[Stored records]
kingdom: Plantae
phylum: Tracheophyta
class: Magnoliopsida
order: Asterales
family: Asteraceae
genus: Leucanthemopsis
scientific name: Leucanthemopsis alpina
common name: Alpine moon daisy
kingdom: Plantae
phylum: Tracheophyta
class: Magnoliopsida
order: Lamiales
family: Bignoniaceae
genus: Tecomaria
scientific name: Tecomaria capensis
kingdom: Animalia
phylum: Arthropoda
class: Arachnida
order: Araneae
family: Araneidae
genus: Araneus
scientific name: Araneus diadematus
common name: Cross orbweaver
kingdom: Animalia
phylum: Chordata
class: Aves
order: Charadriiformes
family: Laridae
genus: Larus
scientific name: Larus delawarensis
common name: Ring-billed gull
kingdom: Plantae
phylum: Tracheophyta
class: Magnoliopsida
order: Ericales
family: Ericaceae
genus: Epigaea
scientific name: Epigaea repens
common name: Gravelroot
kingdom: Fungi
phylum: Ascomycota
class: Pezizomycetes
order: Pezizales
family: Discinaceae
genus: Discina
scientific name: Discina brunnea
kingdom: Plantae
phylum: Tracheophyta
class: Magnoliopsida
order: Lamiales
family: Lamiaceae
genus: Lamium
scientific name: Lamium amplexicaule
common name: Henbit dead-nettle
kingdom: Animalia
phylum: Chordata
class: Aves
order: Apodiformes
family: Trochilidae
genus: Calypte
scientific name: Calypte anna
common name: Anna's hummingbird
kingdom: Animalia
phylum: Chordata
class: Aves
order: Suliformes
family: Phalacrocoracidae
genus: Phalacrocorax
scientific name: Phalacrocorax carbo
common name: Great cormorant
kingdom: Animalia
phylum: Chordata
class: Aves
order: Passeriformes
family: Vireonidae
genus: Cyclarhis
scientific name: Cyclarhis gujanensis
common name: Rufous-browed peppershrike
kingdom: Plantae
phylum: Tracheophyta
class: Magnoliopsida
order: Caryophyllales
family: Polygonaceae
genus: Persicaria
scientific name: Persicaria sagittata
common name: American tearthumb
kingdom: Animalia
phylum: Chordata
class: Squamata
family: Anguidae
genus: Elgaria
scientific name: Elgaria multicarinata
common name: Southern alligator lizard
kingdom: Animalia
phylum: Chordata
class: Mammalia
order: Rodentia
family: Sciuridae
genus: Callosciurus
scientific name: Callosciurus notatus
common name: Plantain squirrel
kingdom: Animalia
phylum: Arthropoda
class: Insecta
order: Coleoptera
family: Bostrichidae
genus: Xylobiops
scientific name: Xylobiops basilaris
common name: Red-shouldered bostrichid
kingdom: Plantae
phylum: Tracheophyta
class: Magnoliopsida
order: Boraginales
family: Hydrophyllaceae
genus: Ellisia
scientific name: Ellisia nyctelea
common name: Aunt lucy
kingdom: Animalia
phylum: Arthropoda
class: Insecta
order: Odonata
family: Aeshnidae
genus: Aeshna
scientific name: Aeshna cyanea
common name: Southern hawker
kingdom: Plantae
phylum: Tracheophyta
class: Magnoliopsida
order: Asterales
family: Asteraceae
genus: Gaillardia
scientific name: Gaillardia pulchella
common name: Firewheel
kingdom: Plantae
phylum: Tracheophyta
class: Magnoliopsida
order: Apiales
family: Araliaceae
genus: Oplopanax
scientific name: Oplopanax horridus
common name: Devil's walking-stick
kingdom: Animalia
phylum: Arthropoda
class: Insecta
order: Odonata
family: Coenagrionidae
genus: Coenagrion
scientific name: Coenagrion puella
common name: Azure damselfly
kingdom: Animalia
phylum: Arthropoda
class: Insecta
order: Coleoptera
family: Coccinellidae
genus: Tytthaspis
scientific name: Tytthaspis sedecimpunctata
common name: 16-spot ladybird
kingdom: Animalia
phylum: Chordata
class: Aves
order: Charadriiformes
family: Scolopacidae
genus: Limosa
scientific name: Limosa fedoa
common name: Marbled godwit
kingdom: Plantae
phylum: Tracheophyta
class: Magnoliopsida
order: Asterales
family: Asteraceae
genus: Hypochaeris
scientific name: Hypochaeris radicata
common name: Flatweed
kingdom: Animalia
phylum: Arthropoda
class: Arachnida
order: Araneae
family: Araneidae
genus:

# EXERCISE BRIEF
Rewrite the entries as a numbered list, starting at the line with "scientific name: Callosciurus notatus" and running through the end of the entries, both ends included. Leave out any blank lines.

# THE COMPLETED TASK
1. scientific name: Callosciurus notatus
2. common name: Plantain squirrel
3. kingdom: Animalia
4. phylum: Arthropoda
5. class: Insecta
6. order: Coleoptera
7. family: Bostrichidae
8. genus: Xylobiops
9. scientific name: Xylobiops basilaris
10. common name: Red-shouldered bostrichid
11. kingdom: Plantae
12. phylum: Tracheophyta
13. class: Magnoliopsida
14. order: Boraginales
15. family: Hydrophyllaceae
16. genus: Ellisia
17. scientific name: Ellisia nyctelea
18. common name: Aunt lucy
19. kingdom: Animalia
20. phylum: Arthropoda
21. class: Insecta
22. order: Odonata
23. family: Aeshnidae
24. genus: Aeshna
25. scientific name: Aeshna cyanea
26. common name: Southern hawker
27. kingdom: Plantae
28. phylum: Tracheophyta
29. class: Magnoliopsida
30. order: Asterales
31. family: Asteraceae
32. genus: Gaillardia
33. scientific name: Gaillardia pulchella
34. common name: Firewheel
35. kingdom: Plantae
36. phylum: Tracheophyta
37. class: Magnoliopsida
38. order: Apiales
39. family: Araliaceae
40. genus: Oplopanax
41. scientific name: Oplopanax horridus
42. common name: Devil's walking-stick
43. kingdom: Animalia
44. phylum: Arthropoda
45. class: Insecta
46. order: Odonata
47. family: Coenagrionidae
48. genus: Coenagrion
49. scientific name: Coenagrion puella
50. common name: Azure damselfly
51. kingdom: Animalia
52. phylum: Arthropoda
53. class: Insecta
54. order: Coleoptera
55. family: Coccinellidae
56. genus: Tytthaspis
57. scientific name: Tytthaspis sedecimpunctata
58. common name: 16-spot ladybird
59. kingdom: Animalia
60. phylum: Chordata
61. class: Aves
62. order: Charadriiformes
63. family: Scolopacidae
64. genus: Limosa
65. scientific name: Limosa fedoa
66. common name: Marbled godwit
67. kingdom: Plantae
68. phylum: Tracheophyta
69. class: Magnoliopsida
70. order: Asterales
71. family: Asteraceae
72. genus: Hypochaeris
73. scientific name: Hypochaeris radicata
74. common name: Flatweed
75. kingdom: Animalia
76. phylum: Arthropoda
77. class: Arachnida
78. order: Araneae
79. family: Araneidae
80. genus:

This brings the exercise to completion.